**ASSIGNED TASK**. An exact copy is needed of the lines from the one that contains "конструкцией имитирующие природную форму" through the final line of the data below, with pictures left out.

**INPUT**.
#####

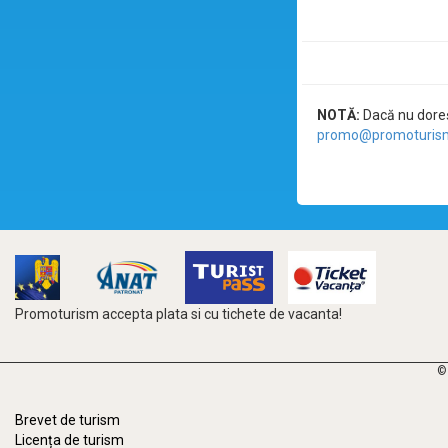
NOTĂ:
Dacă nu doreșt
promo@promoturism
Promoturism accepta plata si cu tichete de vacanta!
©
Brevet de turism
Licența de turism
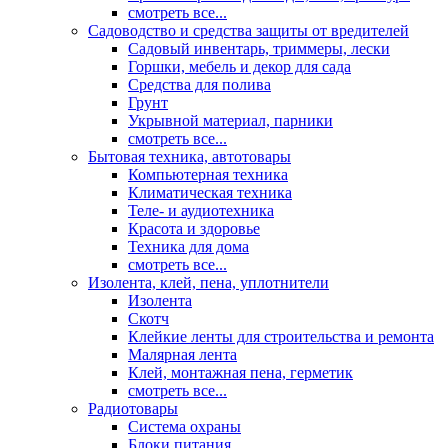
смотреть все...
Садоводство и средства защиты от вредителей
Садовый инвентарь, триммеры, лески
Горшки, мебель и декор для сада
Средства для полива
Грунт
Укрывной материал, парники
смотреть все...
Бытовая техника, автотовары
Компьютерная техника
Климатическая техника
Теле- и аудиотехника
Красота и здоровье
Техника для дома
смотреть все...
Изолента, клей, пена, уплотнители
Изолента
Скотч
Клейкие ленты для строительства и ремонта
Малярная лента
Клей, монтажная пена, герметик
смотреть все...
Радиотовары
Система охраны
Блоки питания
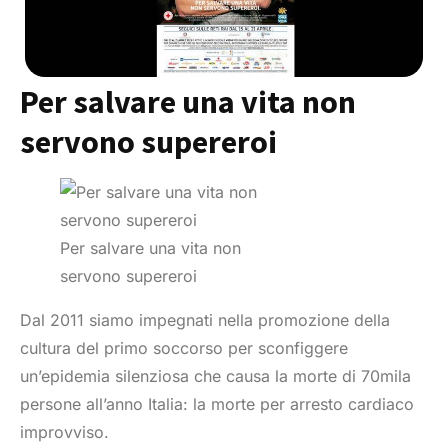
Per salvare una vita non
servono supereroi
Per salvare una vita non
servono supereroi
Dal 2011 siamo impegnati nella promozione della
cultura del primo soccorso per sconfiggere
un’epidemia silenziosa che causa la morte di 70mila
persone all’anno Italia: la morte per arresto cardiaco
improvviso.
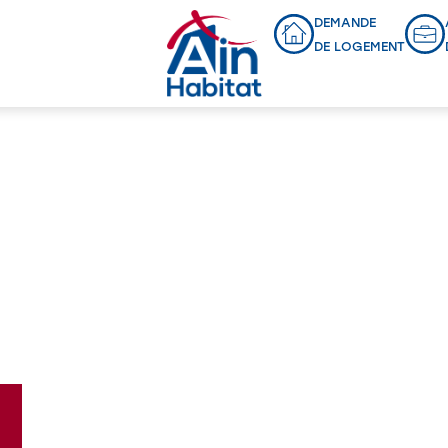
DEMANDE
DE LOGEMENT
Programmes en cours
NOUVEAU LOTISSEMENT
PERREX
L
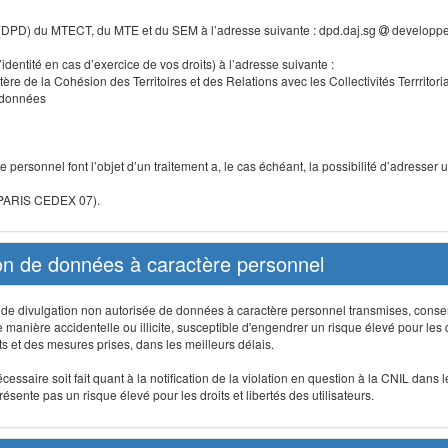
 (DPD) du MTECT, du MTE et du SEM à l’adresse suivante : dpd.daj.sg
developpe
identité en cas d’exercice de vos droits) à l’adresse suivante :
tère de la Cohésion des Territoires et des Relations avec les Collectivités Terrritori
s données
 personnel font l’objet d’un traitement a, le cas échéant, la possibilité d’adresse
 PARIS CEDEX 07).
ion de données à caractère personnel
on, de divulgation non autorisée de données à caractère personnel transmises, conse
anière accidentelle ou illicite, susceptible d'engendrer un risque élevé pour les droi
s et des mesures prises, dans les meilleurs délais.
ssaire soit fait quant à la notification de la violation en question à la CNIL dans 
sente pas un risque élevé pour les droits et libertés des utilisateurs.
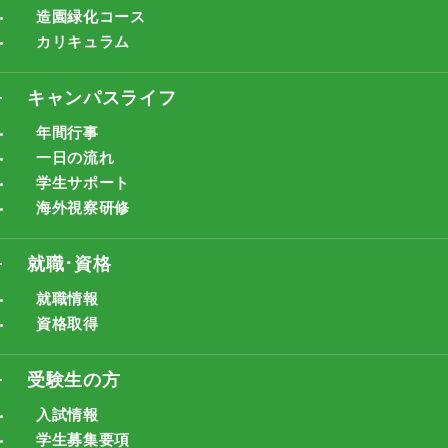
造園緑化コース
カリキュラム
キャンパスライフ
年間行事
一日の流れ
学生サポート
海外視察研修
就職･資格
就職情報
資格取得
受験生の方
入試情報
学生募集要項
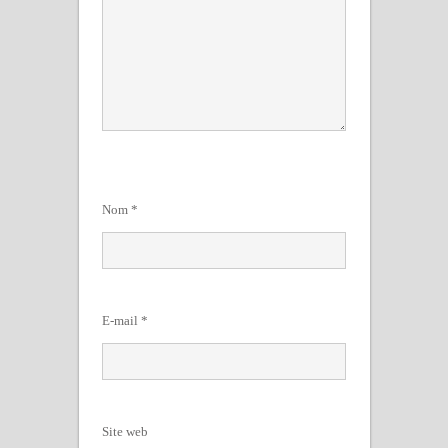
Nom
*
E-mail
*
Site web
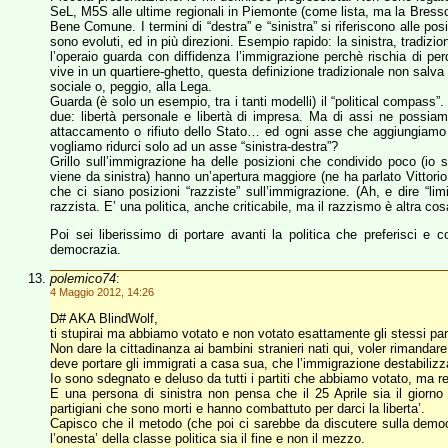
SeL, M5S alle ultime regionali in Piemonte (come lista, ma la Bress
Bene Comune. I termini di “destra” e “sinistra” si riferiscono alle po
sono evoluti, ed in più direzioni. Esempio rapido: la sinistra, tradizi
l’operaio guarda con diffidenza l’immigrazione perchè rischia di per
vive in un quartiere-ghetto, questa definizione tradizionale non salva 
sociale o, peggio, alla Lega.
Guarda (è solo un esempio, tra i tanti modelli) il “political compas
due: libertà personale e libertà di impresa. Ma di assi ne possiamo
attaccamento o rifiuto dello Stato… ed ogni asse che aggiungiamo 
vogliamo ridurci solo ad un asse “sinistra-destra”?
Grillo sull’immigrazione ha delle posizioni che condivido poco (io 
viene da sinistra) hanno un’apertura maggiore (ne ha parlato Vittorio
che ci siano posizioni “razziste” sull’immigrazione. (Ah, e dire “l
razzista. E’ una politica, anche criticabile, ma il razzismo è altra cos
Poi sei liberissimo di portare avanti la politica che preferisci e c
democrazia.
polemico74
:
4 Maggio 2012, 14:26
D# AKA BlindWolf,
ti stupirai ma abbiamo votato e non votato esattamente gli stessi part
Non dare la cittadinanza ai bambini stranieri nati qui, voler rimandar
deve portare gli immigrati a casa sua, che l’immigrazione destabilizza
Io sono sdegnato e deluso da tutti i partiti che abbiamo votato, ma re
E una persona di sinistra non pensa che il 25 Aprile sia il giorno 
partigiani che sono morti e hanno combattuto per darci la liberta’.
Capisco che il metodo (che poi ci sarebbe da discutere sulla demo
l’onesta’ della classe politica sia il fine e non il mezzo.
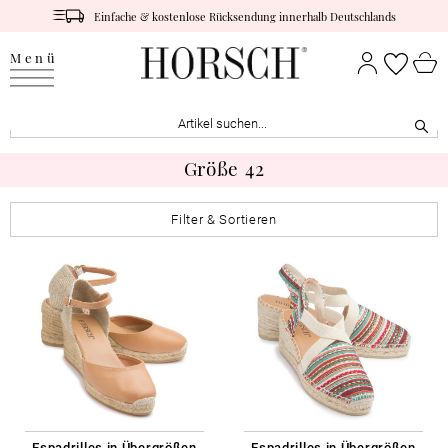
Einfache & kostenlose Rücksendung innerhalb Deutschlands
Menü
Größe 42
Filter & Sortieren
Espadrilles in Übergrößen
Espadrilles in Übergrößen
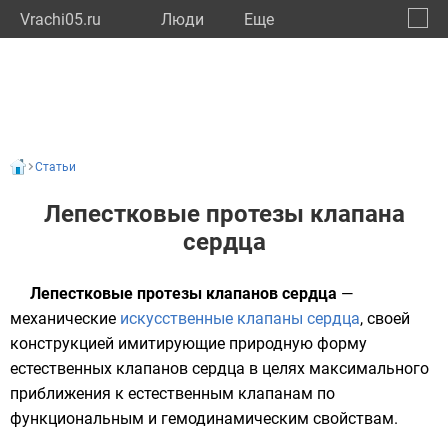
Vrachi05.ru
Люди
Eще
🔔
Респу
🔍
Статьи
Лепестковые протезы клапана
сердца
Лепестковые протезы
клапанов сердца
—
механические
искусственные клапаны сердца
, своей
конструкцией имитирующие природную форму
естественных
клапанов сердца
в целях максимального
приближения к естественным клапанам по
функциональным и
гемодинамическим
свойствам.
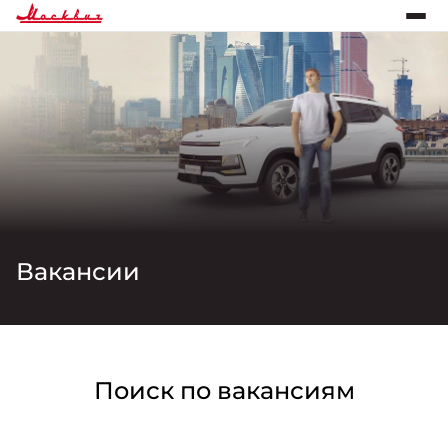
Вакансии
Поиск по вакансиям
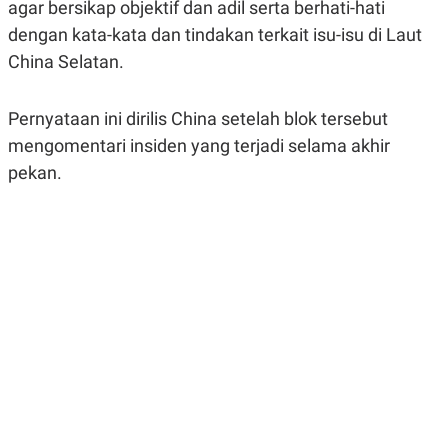
agar bersikap objektif dan adil serta berhati-hati
A
A
S
L
dengan kata-kata dan tindakan terkait isu-isu di Laut
I
China Selatan.
K
I
E
N
U
D
Pernyataan ini dirilis China setelah blok tersebut
A
U
N
S
mengomentari insiden yang terjadi selama akhir
G
T
A
R
pekan.
N
I
P
I
E
N
L
T
U
E
A
R
N
N
G
A
U
S
S
I
A
O
H
N
A
A
L
P
R
E
E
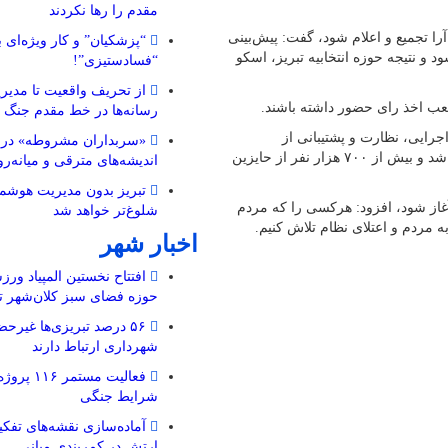
مقدم را رها نکردند
ا تجمیع و اعلام شود، گفت: پیش‌بینی
“پزشکیان” و کار ویژه‌ای ب
ود و نتیجه حوزه انتخابیه تبریز، اسکو
“فسادستیزی”!
از تحریف واقعیت تا مدیری
 شعب اخذ رای حضور داشته باشند.
رسانه‌ها در خط مقدم جنگ 
جرایی، نظارت و پشتیبانی از
«سربداران مشروطه» در تب
انتخابات، گفت: مرحله دوم انتخابات با آرامش کامل در استان برگزار شد و بیش از ۷۰۰ هزار نفر از حایزین
اندیشه‌های مترقی و میانه‌رو 
تبریز بدون مدیریت هوشمن
ا آغاز شود، افزود: هرکسی را که مردم
شلوغ‌تر خواهد شد
ه مردم و اعتلای نظام تلاش کنیم.
اخبار شهر
افتتاح نخستین المپیاد ورز
حوزه فضای سبز کلان‌شهر تب
۵۶ درصد تبریزی‌ها غیرحض
شهرداری ارتباط دارند
فعالیت مستم
شرایط جنگی
ارتش در کمربندی میانی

#####

**WRITTEN RESPONSE**.
конструкцией имитирующие природную форму
естественных
клапанов сердца
в целях максимального
приближения к естественным клапанам по
функциональным и
гемодинамическим
свойствам.
Вакансии
Поиск по вакансиям
agar bersikap objektif dan adil serta berhati-hati
A
A
S
L
dengan kata-kata dan tindakan terkait isu-isu di Laut
I
China Selatan.
K
I
E
N
U
D
Pernyataan ini dirilis China setelah blok tersebut
A
U
N
S
mengomentari insiden yang terjadi selama akhir
G
T
A
R
pekan.
N
I
P
I
E
N
L
T
U
E
A
R
N
N
G
A
U
S
S
I
A
O
H
N
A
A
L
P
R
E
E
مقدم را رها نکردند
ا تجمیع و اعلام شود، گفت: پیش‌بینی
“پزشکیان” و کار ویژه‌ای ب
ود و نتیجه حوزه انتخابیه تبریز، اسکو
“فسادستیزی”!
از تحریف واقعیت تا مدیری
 شعب اخذ رای حضور داشته باشند.
رسانه‌ها در خط مقدم جنگ 
جرایی، نظارت و پشتیبانی از
«سربداران مشروطه» در تب
انتخابات، گفت: مرحله دوم انتخابات با آرامش کامل در استان برگزار شد و بیش از ۷۰۰ هزار نفر از حایزین
اندیشه‌های مترقی و میانه‌رو 
تبریز بدون مدیریت هوشمن
ا آغاز شود، افزود: هرکسی را که مردم
شلوغ‌تر خواهد شد
ه مردم و اعتلای نظام تلاش کنیم.
اخبار شهر
افتتاح نخستین المپیاد ورز
حوزه فضای سبز کلان‌شهر تب
۵۶ درصد تبریزی‌ها غیرحض
شهرداری ارتباط دارند
فعالیت مستم
شرایط جنگی
ارتش در کمربندی میانی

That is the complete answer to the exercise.